Setelah ribut dengan mertuanya dia benar-benar haus. Air dingin itu bisa sedikit menenangkannya, meski amarahnya belum mereda karena wajah dan ucapan suaminya "Aku lelah lahir dan batin, apa kau mengerti itu? Andai kau sedikit saja mengerti, aku tak akan menjadi seperti ini." Amara menarik napas lalu pergi ke kamarnya setelah meletakkan gelas yang baru dia pakai.

"Setelah kita menikah, kapan aku pernah melawanmu ataupun ibumu? Tidak pernah sekalipun, tapi apa yang aku dapatkan selain penghinaan dan penindasan yang tak ada habisnya. Selain itu, apa pernah kau berdiri sekali saja di sampingku untuk memberikan sedikit saja pembelaan?" tanya Amara dengan getir.

Bram terdiam mendengar keluh kesah istrinya. Sayangnya keluhan itu hanya masuk telinga kanan dan keluar telinga kiri, akhirnya meledak juga setelah wanita itu mengetahui pengkhianatan Bram.
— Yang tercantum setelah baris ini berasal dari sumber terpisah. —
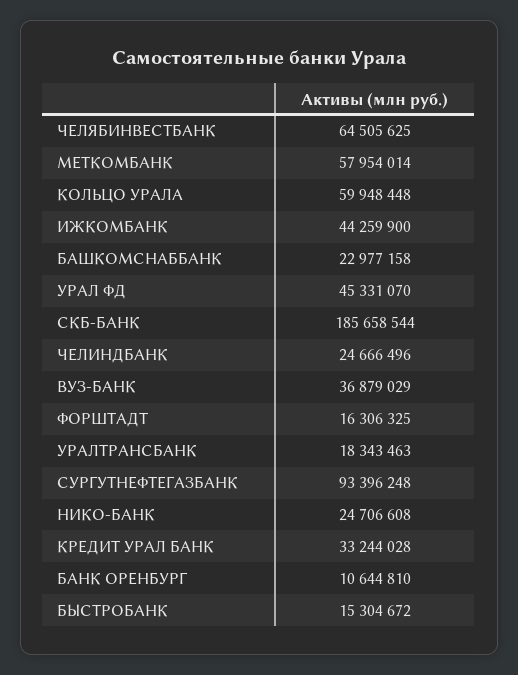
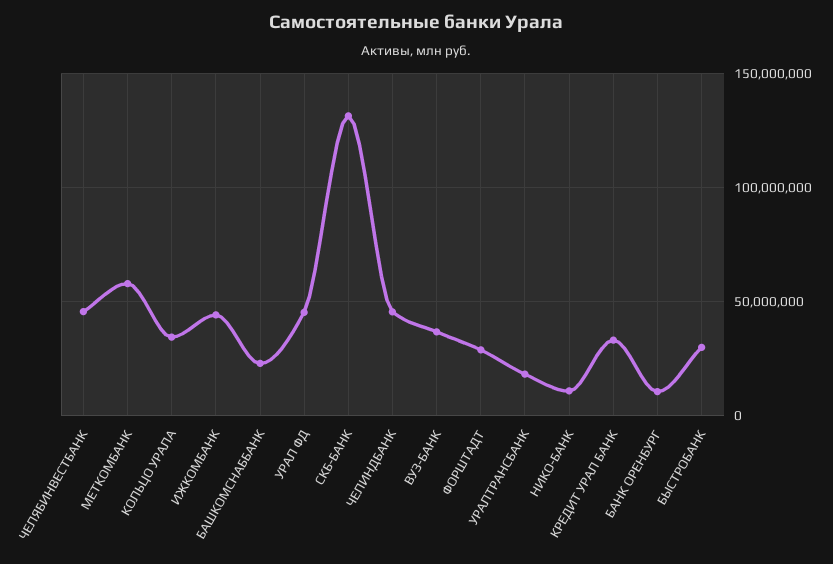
  {
-   "ЧЕЛЯБИНВЕСТБАНК": 64505625,
+   "ЧЕЛЯБИНВЕСТБАНК": 45000000,
    "МЕТКОМБАНК": 57954014,
-   "КОЛЬЦО УРАЛА": 59948448,
+   "КОЛЬЦО УРАЛА": 35000000,
    "ИЖКОМБАНК": 44259900,
    "БАШКОМСНАББАНК": 22977158,
    "УРАЛ ФД": 45331070,
-   "СКБ-БАНК": 185658544,
+   "СКБ-БАНК": 130000000,
-   "ЧЕЛИНДБАНК": 24666496,
+   "ЧЕЛИНДБАНК": 45000000,
    "ВУЗ-БАНК": 36879029,
-   "ФОРШТАДТ": 16306325,
+   "ФОРШТАДТ": 30000000,
    "УРАЛТРАНСБАНК": 18343463,
-   "СУРГУТНЕФТЕГАЗБАНК": 93396248,
-   "НИКО-БАНК": 24706608,
+   "НИКО-БАНК": 10000000,
    "КРЕДИТ УРАЛ БАНК": 33244028,
    "БАНК ОРЕНБУРГ": 10644810,
-   "БЫСТРОБАНК": 15304672
+   "БЫСТРОБАНК": 30000000
  }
Bram tidak tau berapa dalam luka yang dirasakan sang istri. Pria itu baru menyesal setelah semua sudah terjadi, sekarang dia berada di ambang kehancuran setelah kepergian Amara. "Menikahlah lagi dan cari wanita yang baik dan kaya. Jangan yang seperti istrimu itu, bisanya hanya menyusahkan kita saja." Bram memejamkan mata mendengar saran ibunya.

Dia tak mengerti kenapa ibunya begitu membenci istrinya. Setahunya selama menikah Amara memang penurut, tidak sekalipun dia menolak perintah atau permintaan ibunya, tapi kenapa sang ibu tidak menyukainya.

'Setelah menikah memang sebaiknya kalian pisah rumah. Meski terlihat harmonis dan baik-baik saja, tetap ada rasa segan dan tak enak di hati istri ataupun ibumu, Bram.' saran guru ngaji di kampungnya saat Bram meminta saran.

Sayang saran itu tidak berguna sama sekali, karena mereka hanya pisah tak terlalu jauh dari ibu Bram. Alasannya karena Bram masih tidak tega meninggalkan sang ibu tinggal bersama kedua adiknya, apalagi mereka perempuan. Sekarang dia hanya bisa berpikir kemana sang istri pergi dan menghilang.